What do you think of it?

All that is usually available, in some sort of system dependant
manner, in any malloc package. You could examing my nmalloc and
its associated maldbg package in nmalloc.zip, available at:

<http://cbfalconer.home.att.net/download/>

bearing in mind that the package is designed for use with DJGPP,
but can probably be easily ported to many systems.

The problem is that handling the malloced pointers is not enough.
You also have to be able to handle all the pointers created within
any C program by such things as the & operator, and by automatic
conversion of array references. To include these you have to get
into the warp and woof of the complete compiler/code-generator, and
you will have significant efficiency losses since all pointer
references will have to be indirect, through a system table.
 
F

Flash Gordon

jacob said:
Joe said:
Richard Heathfield wrote:

[ snip all ]

Some time ago now I attacked the GC problem, as I saw it, with what I
called GE or Garbage Elimination.

It has to do with wrapping malloc, calloc, realloc and free such that
they all come to GE first.
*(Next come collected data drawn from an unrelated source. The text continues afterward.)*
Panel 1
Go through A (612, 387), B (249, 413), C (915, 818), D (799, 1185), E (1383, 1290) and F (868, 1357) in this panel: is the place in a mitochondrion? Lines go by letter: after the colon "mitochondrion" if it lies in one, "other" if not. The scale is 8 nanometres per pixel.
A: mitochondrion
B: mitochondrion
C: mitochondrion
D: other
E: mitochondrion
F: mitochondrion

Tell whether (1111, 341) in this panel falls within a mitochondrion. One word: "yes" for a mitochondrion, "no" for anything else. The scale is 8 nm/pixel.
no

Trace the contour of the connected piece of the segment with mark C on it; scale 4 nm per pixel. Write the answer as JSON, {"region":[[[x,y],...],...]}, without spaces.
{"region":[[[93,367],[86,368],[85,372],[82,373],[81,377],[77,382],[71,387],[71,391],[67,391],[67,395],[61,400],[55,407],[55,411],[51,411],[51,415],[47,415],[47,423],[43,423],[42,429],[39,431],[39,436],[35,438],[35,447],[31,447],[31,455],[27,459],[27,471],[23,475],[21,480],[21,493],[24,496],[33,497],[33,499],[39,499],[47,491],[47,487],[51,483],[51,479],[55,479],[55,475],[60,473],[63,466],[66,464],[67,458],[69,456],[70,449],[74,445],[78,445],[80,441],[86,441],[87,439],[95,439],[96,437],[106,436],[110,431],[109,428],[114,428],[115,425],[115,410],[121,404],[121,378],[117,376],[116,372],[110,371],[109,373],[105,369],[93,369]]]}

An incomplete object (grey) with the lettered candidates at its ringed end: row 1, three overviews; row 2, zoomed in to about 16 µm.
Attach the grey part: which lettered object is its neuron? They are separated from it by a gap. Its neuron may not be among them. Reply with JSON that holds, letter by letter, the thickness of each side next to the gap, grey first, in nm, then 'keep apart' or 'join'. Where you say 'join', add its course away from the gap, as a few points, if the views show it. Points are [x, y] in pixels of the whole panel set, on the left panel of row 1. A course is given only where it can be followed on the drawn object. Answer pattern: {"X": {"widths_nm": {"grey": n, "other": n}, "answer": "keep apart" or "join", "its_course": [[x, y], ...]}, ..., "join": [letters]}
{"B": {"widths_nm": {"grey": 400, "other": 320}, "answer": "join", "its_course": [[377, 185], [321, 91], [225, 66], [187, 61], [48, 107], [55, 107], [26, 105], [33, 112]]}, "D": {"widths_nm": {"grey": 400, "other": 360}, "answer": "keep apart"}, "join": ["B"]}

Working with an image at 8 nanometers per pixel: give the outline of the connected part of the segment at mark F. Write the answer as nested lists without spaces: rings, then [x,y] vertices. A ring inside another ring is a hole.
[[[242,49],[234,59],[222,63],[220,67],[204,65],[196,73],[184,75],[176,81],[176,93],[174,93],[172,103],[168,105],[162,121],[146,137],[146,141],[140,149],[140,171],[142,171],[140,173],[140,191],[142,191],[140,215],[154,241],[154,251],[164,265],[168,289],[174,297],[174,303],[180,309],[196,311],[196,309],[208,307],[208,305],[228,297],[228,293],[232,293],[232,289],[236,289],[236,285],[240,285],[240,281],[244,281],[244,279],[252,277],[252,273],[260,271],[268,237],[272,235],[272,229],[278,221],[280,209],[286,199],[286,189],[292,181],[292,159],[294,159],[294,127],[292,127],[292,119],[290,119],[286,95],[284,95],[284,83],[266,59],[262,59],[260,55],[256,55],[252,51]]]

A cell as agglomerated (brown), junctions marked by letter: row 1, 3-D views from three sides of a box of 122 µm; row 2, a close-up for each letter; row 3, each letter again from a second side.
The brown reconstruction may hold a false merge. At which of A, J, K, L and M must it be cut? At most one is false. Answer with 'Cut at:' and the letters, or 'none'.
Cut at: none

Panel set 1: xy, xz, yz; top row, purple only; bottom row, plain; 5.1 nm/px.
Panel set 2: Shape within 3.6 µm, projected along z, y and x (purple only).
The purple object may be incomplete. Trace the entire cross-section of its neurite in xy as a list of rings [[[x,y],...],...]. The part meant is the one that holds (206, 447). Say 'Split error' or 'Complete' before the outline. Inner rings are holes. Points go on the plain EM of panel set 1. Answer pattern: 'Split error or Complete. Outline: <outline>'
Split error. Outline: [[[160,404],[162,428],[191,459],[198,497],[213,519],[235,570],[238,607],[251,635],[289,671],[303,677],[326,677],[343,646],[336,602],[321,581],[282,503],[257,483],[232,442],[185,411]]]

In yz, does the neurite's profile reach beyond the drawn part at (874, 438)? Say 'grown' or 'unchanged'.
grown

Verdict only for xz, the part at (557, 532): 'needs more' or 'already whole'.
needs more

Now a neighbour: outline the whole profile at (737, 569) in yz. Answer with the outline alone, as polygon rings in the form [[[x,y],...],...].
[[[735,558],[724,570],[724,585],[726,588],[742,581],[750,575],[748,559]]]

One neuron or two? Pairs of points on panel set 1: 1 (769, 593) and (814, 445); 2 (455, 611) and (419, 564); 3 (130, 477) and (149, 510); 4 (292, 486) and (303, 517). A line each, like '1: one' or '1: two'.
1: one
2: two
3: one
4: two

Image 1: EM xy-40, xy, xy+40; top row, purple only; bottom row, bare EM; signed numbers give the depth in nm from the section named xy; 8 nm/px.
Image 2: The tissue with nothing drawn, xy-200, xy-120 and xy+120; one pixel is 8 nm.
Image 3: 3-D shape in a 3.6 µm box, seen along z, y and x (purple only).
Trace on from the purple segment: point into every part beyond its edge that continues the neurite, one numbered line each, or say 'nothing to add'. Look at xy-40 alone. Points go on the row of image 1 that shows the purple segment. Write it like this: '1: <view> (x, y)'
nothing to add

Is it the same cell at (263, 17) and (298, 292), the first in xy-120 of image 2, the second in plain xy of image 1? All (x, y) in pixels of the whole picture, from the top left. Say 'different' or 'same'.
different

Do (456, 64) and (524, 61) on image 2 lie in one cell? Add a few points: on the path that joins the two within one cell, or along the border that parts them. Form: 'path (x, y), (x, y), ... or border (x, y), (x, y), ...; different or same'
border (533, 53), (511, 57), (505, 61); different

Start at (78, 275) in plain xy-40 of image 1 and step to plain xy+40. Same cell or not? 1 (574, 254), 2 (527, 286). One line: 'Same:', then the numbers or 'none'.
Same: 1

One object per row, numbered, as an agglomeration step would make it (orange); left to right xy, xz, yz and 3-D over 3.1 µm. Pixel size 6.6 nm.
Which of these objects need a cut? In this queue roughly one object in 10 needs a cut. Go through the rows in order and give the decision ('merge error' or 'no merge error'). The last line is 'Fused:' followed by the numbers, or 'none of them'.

GE is basically a manager of a linked list
of allocation data, including addresses and sizes.

GE.h adds 'size_t size(void *p);' to the vocabulary, size of the
allocation.

User calls to *alloc are simply recorded in the list and then passed
to their libc namesakes. Calls to free() are looked up in the list and
if found result in a call to libc free() and deletion from the list.
If the user calls free(x) and x is not in the list, we simply return,
a NOP.

What do you think of it?

I think that if an invalid pointer is passed it should abort the program
since something serious has gone wrong and you don't know how much else
has been messed up.
I am afraid you are actually repeating the code of malloc.
The system function malloc has been probably coded with great care to do
exactly that:

Find a free block in the list of free blocks!

You are just adding a layer that does the same.


No, his layer does *not* do the same as the C library. Most
implementations will crash at some point after you have called free with
an invalid pointer. Joe Wright's wrapper will prevent that.